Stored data
* * *
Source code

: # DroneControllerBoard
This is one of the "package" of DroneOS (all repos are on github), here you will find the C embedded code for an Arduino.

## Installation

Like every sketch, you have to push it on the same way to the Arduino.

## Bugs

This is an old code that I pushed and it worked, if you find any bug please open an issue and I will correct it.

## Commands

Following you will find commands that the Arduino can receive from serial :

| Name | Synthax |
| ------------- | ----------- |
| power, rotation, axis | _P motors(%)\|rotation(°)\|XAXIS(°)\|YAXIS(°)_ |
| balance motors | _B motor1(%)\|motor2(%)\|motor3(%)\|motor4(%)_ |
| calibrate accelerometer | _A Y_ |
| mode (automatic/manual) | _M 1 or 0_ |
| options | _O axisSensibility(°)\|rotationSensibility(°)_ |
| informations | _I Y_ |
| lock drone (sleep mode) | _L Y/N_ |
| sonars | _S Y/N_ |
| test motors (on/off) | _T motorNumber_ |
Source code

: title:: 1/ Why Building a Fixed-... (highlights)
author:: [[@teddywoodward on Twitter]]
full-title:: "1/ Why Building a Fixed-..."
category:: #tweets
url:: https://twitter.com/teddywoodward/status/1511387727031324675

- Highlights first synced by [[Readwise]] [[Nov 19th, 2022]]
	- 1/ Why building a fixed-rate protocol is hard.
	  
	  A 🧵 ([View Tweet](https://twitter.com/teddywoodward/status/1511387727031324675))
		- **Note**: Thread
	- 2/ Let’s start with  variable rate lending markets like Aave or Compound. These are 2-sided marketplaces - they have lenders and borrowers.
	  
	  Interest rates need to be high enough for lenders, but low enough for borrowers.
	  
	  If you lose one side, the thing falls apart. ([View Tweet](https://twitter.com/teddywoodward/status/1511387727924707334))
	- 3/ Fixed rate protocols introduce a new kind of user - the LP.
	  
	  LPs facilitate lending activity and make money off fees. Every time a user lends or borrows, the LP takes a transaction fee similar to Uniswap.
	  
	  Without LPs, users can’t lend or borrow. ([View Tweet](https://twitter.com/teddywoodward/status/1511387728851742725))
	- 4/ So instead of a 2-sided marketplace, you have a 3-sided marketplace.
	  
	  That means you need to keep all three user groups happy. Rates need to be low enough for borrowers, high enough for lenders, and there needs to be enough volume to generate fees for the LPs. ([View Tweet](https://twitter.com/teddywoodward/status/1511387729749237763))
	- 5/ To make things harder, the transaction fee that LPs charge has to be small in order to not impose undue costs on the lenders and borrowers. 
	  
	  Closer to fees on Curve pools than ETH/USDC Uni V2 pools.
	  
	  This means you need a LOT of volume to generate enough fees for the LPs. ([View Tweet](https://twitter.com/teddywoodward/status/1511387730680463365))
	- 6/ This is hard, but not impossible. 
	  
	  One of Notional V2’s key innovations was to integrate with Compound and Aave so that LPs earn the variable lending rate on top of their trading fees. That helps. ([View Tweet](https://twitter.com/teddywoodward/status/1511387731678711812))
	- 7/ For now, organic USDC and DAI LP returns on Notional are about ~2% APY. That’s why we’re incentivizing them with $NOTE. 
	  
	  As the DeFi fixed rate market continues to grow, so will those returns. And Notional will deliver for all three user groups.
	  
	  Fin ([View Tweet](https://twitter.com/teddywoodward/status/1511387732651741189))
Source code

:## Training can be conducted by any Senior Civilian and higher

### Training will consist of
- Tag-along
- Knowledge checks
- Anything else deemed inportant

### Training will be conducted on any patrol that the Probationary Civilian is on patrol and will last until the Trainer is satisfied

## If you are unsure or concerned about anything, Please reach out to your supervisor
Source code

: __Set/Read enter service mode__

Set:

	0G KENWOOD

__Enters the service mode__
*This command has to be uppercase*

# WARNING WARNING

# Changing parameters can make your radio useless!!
* * *
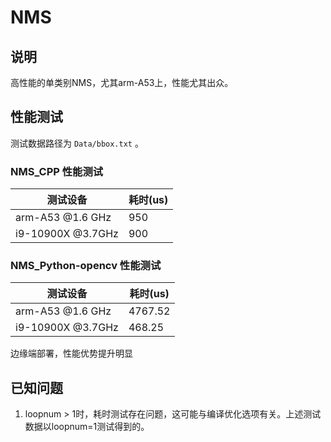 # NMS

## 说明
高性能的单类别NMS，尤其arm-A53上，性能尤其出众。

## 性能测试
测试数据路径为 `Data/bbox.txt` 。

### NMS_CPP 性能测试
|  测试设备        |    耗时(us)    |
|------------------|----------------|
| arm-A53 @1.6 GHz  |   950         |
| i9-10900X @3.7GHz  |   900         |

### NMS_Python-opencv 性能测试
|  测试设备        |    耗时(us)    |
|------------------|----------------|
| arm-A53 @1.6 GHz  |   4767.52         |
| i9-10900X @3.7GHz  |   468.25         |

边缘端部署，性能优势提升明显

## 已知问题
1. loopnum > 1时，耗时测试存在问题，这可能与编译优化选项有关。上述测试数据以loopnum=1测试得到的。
* * *
Set down again, word for word, the stretch of records from the line with "- Highlights first" to the line with "Without LPs, users", both of those lines included.

- Highlights first synced by [[Readwise]] [[Nov 19th, 2022]]
	- 1/ Why building a fixed-rate protocol is hard.
	  
	  A 🧵 ([View Tweet](https://twitter.com/teddywoodward/status/1511387727031324675))
		- **Note**: Thread
	- 2/ Let’s start with  variable rate lending markets like Aave or Compound. These are 2-sided marketplaces - they have lenders and borrowers.
	  
	  Interest rates need to be high enough for lenders, but low enough for borrowers.
	  
	  If you lose one side, the thing falls apart. ([View Tweet](https://twitter.com/teddywoodward/status/1511387727924707334))
	- 3/ Fixed rate protocols introduce a new kind of user - the LP.
	  
	  LPs facilitate lending activity and make money off fees. Every time a user lends or borrows, the LP takes a transaction fee similar to Uniswap.
	  
	  Without LPs, users can’t lend or borrow. ([View Tweet](https://twitter.com/teddywoodward/status/1511387728851742725))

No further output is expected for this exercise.